Há mais, contudo. Procurei nas leis do país o crime de tentativa abortada de evasão de divisas e não o encontrei em lugar nenhum. O que existe é isto aqui, na Lei nº 7.492, de 16/06/1986:

Art. 22. Efetuar operação de câmbio não autorizada, com o fim de promover evasão de divisas do País:

Pena – Reclusão, de 2 (dois) a 6 (seis) anos, e multa.

Parágrafo único. Incorre na mesma pena quem, a qualquer título, promove, sem autorização legal, a saída de moeda ou divisa para o exterior, ou nele mantiver depósitos não declarados à repartição federal competente.

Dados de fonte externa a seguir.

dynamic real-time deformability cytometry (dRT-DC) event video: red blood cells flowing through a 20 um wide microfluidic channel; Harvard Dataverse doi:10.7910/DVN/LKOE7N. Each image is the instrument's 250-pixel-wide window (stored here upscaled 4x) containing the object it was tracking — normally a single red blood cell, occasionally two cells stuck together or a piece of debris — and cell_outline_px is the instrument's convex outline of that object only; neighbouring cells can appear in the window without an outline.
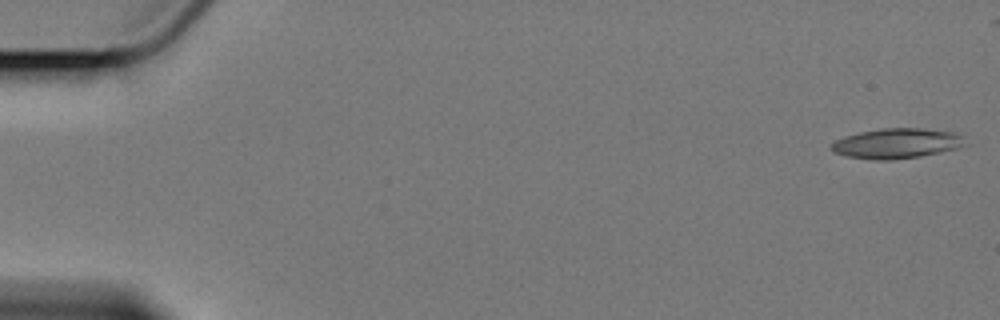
{"species": "Egyptian fruit bat (a non-hibernating species)", "species_latin": "Rousettus aegyptiacus", "temperature_condition": "cold", "stored_images_in_passage": 5, "camera_frame_rate_fps": 3000, "um_per_image_px": 0.085, "animal": {"sex": "female"}, "frame": {"image": 1, "passage_image": 1, "time_ms": 0.0, "image_size_px": [1000, 320], "cell_outline_px": [[960, 144], [956, 148], [920, 156], [892, 160], [868, 160], [848, 156], [832, 152], [828, 148], [836, 140], [844, 136], [860, 132], [884, 128], [920, 128], [956, 132], [960, 136]], "centroid_in_image_um": [76.09, 12.19], "position_along_channel_um": 8.9, "area_um2": 23.12}}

Salta aos olhos que o crime em questão se verifica quando de sua consumação (“efetuar operação”, “promover evasão”, “promove a saída de de moeda ou divisa”, “mantém depósitos não declarados”)  e não quando, por qualquer motivo, não se concretiza; e que se refere a ocorrências graves, envolvendo valores expressivos, não ao que pode ter sido mera trapalhada do(s) autor(es) e/ou má fé das autoridades.

Em português claro: a denúncia do Ministério Público e a decisão do juiz de Corumbá são evidente forçação de barra.

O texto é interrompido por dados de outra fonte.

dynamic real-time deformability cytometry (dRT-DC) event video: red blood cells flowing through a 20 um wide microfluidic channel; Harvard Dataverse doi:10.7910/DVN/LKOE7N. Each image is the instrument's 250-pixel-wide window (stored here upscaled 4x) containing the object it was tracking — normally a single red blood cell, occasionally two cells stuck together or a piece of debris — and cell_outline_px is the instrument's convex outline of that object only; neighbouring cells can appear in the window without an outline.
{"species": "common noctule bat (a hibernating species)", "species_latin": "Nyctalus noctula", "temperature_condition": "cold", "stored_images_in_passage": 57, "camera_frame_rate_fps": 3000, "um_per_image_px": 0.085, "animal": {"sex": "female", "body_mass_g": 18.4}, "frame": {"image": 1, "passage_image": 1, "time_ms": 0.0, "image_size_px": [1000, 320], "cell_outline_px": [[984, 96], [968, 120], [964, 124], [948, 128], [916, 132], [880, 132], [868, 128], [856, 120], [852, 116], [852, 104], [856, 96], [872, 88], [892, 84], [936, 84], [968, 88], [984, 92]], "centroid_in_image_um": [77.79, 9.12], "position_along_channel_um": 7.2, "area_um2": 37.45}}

Vale lembrar que o Tribunal Regional Federal da 3ª Região, ao conceder habeas corpus a Battisti para livrá-lo de uma estapafúrdia prisão preventiva que o juiz de 1ª instância lhe impôs, ponderou exatamente que a acusação não se referia a um crime grave e que o único erro de Battisti teria sido o de não declarar os valores à Receita Federal.

Que se saiba, pena de dois a seis anos de reclusão para presumíveis sonegadores de ninharias só existe (se é que existe) em nações totalitárias.

Até para um leigo fica evidente que isso não vai dar em nada, e que o único risco que corre Battisti é o de ser vítima de alguma tentativa de sequestro ou assassinato nos constantes deslocamentos que terá de realizar até Corumbá.

Começando pela pirracenta imposição de uma tornozeleira eletrônica que, a crer-se na justificativa do juiz, só poderia ser-lhe afixada a mais de mil quilômetros de onde reside, sem que o meritíssimo comprovasse sequer que Battisti tem condições financeiras para bancar tal viagem.

Espero que tudo isso não passe de demonstração de antipatia gratuita por parte de autoridades que não deveriam se deixar levar pela bílis ao tomarem suas decisões, pois algo além disto seria inconcebível e inaceitável!